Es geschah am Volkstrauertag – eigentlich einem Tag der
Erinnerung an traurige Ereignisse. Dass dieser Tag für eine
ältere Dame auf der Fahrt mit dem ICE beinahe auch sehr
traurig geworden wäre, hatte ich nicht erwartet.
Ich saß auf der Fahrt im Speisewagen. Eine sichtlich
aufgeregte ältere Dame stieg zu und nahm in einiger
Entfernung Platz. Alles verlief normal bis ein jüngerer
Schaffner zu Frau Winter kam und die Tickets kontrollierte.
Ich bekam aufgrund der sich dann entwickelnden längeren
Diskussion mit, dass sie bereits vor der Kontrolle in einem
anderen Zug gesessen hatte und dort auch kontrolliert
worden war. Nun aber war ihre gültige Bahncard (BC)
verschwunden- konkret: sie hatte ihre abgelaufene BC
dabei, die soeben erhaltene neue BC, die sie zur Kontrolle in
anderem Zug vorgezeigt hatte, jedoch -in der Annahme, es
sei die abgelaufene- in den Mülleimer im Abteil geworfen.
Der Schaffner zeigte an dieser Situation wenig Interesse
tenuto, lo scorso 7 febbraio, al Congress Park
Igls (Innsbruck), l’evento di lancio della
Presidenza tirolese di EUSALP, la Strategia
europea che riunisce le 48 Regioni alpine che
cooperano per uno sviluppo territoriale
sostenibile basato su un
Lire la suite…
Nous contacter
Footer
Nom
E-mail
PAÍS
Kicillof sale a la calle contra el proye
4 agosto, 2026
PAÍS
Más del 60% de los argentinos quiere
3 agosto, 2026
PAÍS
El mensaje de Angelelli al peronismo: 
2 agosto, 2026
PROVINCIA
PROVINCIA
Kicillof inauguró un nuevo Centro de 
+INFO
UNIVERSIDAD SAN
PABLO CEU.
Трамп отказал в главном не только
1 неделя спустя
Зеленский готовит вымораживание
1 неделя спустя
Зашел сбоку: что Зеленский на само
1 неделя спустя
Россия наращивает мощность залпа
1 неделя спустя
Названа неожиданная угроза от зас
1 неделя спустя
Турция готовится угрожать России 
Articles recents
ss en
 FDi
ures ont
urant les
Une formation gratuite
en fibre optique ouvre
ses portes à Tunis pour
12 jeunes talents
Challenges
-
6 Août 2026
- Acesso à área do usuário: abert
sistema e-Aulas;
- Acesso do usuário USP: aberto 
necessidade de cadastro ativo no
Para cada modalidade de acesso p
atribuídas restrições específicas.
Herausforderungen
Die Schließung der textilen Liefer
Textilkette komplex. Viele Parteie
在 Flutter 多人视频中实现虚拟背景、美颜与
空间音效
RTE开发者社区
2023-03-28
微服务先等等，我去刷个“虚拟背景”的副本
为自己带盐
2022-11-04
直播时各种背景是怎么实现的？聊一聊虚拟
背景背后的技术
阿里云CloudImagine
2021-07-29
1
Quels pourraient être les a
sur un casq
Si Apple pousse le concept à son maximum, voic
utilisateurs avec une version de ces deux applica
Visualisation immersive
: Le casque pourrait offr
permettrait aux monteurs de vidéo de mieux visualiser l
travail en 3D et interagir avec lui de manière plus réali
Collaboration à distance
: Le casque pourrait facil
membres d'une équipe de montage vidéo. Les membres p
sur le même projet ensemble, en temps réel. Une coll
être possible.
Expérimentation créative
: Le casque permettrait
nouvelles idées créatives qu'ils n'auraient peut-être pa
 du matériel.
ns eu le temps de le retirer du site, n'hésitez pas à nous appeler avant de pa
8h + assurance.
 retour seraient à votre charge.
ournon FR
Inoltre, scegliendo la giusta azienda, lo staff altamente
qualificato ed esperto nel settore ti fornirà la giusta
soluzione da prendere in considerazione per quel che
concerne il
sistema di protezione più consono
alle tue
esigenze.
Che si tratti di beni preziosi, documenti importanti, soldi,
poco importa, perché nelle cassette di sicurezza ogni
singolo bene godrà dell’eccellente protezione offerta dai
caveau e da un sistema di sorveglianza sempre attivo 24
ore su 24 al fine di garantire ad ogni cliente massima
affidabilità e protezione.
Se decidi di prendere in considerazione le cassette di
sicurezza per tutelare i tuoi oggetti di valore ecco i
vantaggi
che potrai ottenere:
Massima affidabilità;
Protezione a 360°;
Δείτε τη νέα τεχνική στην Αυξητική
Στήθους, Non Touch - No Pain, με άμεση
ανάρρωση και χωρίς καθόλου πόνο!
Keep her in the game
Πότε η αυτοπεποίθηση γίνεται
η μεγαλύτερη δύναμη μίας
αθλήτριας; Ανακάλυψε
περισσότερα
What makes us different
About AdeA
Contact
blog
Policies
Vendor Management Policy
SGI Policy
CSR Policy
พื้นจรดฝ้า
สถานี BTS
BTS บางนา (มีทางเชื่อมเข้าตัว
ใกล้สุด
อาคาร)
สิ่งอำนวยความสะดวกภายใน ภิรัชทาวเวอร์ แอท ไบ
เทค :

TASK: Copy out every line of the data above word for word, in the same order and with the same line breaks.

EXERCISE RESPONSE:
Es geschah am Volkstrauertag – eigentlich einem Tag der
Erinnerung an traurige Ereignisse. Dass dieser Tag für eine
ältere Dame auf der Fahrt mit dem ICE beinahe auch sehr
traurig geworden wäre, hatte ich nicht erwartet.
Ich saß auf der Fahrt im Speisewagen. Eine sichtlich
aufgeregte ältere Dame stieg zu und nahm in einiger
Entfernung Platz. Alles verlief normal bis ein jüngerer
Schaffner zu Frau Winter kam und die Tickets kontrollierte.
Ich bekam aufgrund der sich dann entwickelnden längeren
Diskussion mit, dass sie bereits vor der Kontrolle in einem
anderen Zug gesessen hatte und dort auch kontrolliert
worden war. Nun aber war ihre gültige Bahncard (BC)
verschwunden- konkret: sie hatte ihre abgelaufene BC
dabei, die soeben erhaltene neue BC, die sie zur Kontrolle in
anderem Zug vorgezeigt hatte, jedoch -in der Annahme, es
sei die abgelaufene- in den Mülleimer im Abteil geworfen.
Der Schaffner zeigte an dieser Situation wenig Interesse
tenuto, lo scorso 7 febbraio, al Congress Park
Igls (Innsbruck), l’evento di lancio della
Presidenza tirolese di EUSALP, la Strategia
europea che riunisce le 48 Regioni alpine che
cooperano per uno sviluppo territoriale
sostenibile basato su un
Lire la suite…
Nous contacter
Footer
Nom
E-mail
PAÍS
Kicillof sale a la calle contra el proye
4 agosto, 2026
PAÍS
Más del 60% de los argentinos quiere
3 agosto, 2026
PAÍS
El mensaje de Angelelli al peronismo: 
2 agosto, 2026
PROVINCIA
PROVINCIA
Kicillof inauguró un nuevo Centro de 
+INFO
UNIVERSIDAD SAN
PABLO CEU.
Трамп отказал в главном не только
1 неделя спустя
Зеленский готовит вымораживание
1 неделя спустя
Зашел сбоку: что Зеленский на само
1 неделя спустя
Россия наращивает мощность залпа
1 неделя спустя
Названа неожиданная угроза от зас
1 неделя спустя
Турция готовится угрожать России 
Articles recents
ss en
 FDi
ures ont
urant les
Une formation gratuite
en fibre optique ouvre
ses portes à Tunis pour
12 jeunes talents
Challenges
-
6 Août 2026
- Acesso à área do usuário: abert
sistema e-Aulas;
- Acesso do usuário USP: aberto 
necessidade de cadastro ativo no
Para cada modalidade de acesso p
atribuídas restrições específicas.
Herausforderungen
Die Schließung der textilen Liefer
Textilkette komplex. Viele Parteie
在 Flutter 多人视频中实现虚拟背景、美颜与
空间音效
RTE开发者社区
2023-03-28
微服务先等等，我去刷个“虚拟背景”的副本
为自己带盐
2022-11-04
直播时各种背景是怎么实现的？聊一聊虚拟
背景背后的技术
阿里云CloudImagine
2021-07-29
1
Quels pourraient être les a
sur un casq
Si Apple pousse le concept à son maximum, voic
utilisateurs avec une version de ces deux applica
Visualisation immersive
: Le casque pourrait offr
permettrait aux monteurs de vidéo de mieux visualiser l
travail en 3D et interagir avec lui de manière plus réali
Collaboration à distance
: Le casque pourrait facil
membres d'une équipe de montage vidéo. Les membres p
sur le même projet ensemble, en temps réel. Une coll
être possible.
Expérimentation créative
: Le casque permettrait
nouvelles idées créatives qu'ils n'auraient peut-être pa
 du matériel.
ns eu le temps de le retirer du site, n'hésitez pas à nous appeler avant de pa
8h + assurance.
 retour seraient à votre charge.
ournon FR
Inoltre, scegliendo la giusta azienda, lo staff altamente
qualificato ed esperto nel settore ti fornirà la giusta
soluzione da prendere in considerazione per quel che
concerne il
sistema di protezione più consono
alle tue
esigenze.
Che si tratti di beni preziosi, documenti importanti, soldi,
poco importa, perché nelle cassette di sicurezza ogni
singolo bene godrà dell’eccellente protezione offerta dai
caveau e da un sistema di sorveglianza sempre attivo 24
ore su 24 al fine di garantire ad ogni cliente massima
affidabilità e protezione.
Se decidi di prendere in considerazione le cassette di
sicurezza per tutelare i tuoi oggetti di valore ecco i
vantaggi
che potrai ottenere:
Massima affidabilità;
Protezione a 360°;
Δείτε τη νέα τεχνική στην Αυξητική
Στήθους, Non Touch - No Pain, με άμεση
ανάρρωση και χωρίς καθόλου πόνο!
Keep her in the game
Πότε η αυτοπεποίθηση γίνεται
η μεγαλύτερη δύναμη μίας
αθλήτριας; Ανακάλυψε
περισσότερα
What makes us different
About AdeA
Contact
blog
Policies
Vendor Management Policy
SGI Policy
CSR Policy
พื้นจรดฝ้า
สถานี BTS
BTS บางนา (มีทางเชื่อมเข้าตัว
ใกล้สุด
อาคาร)
สิ่งอำนวยความสะดวกภายใน ภิรัชทาวเวอร์ แอท ไบ
เทค :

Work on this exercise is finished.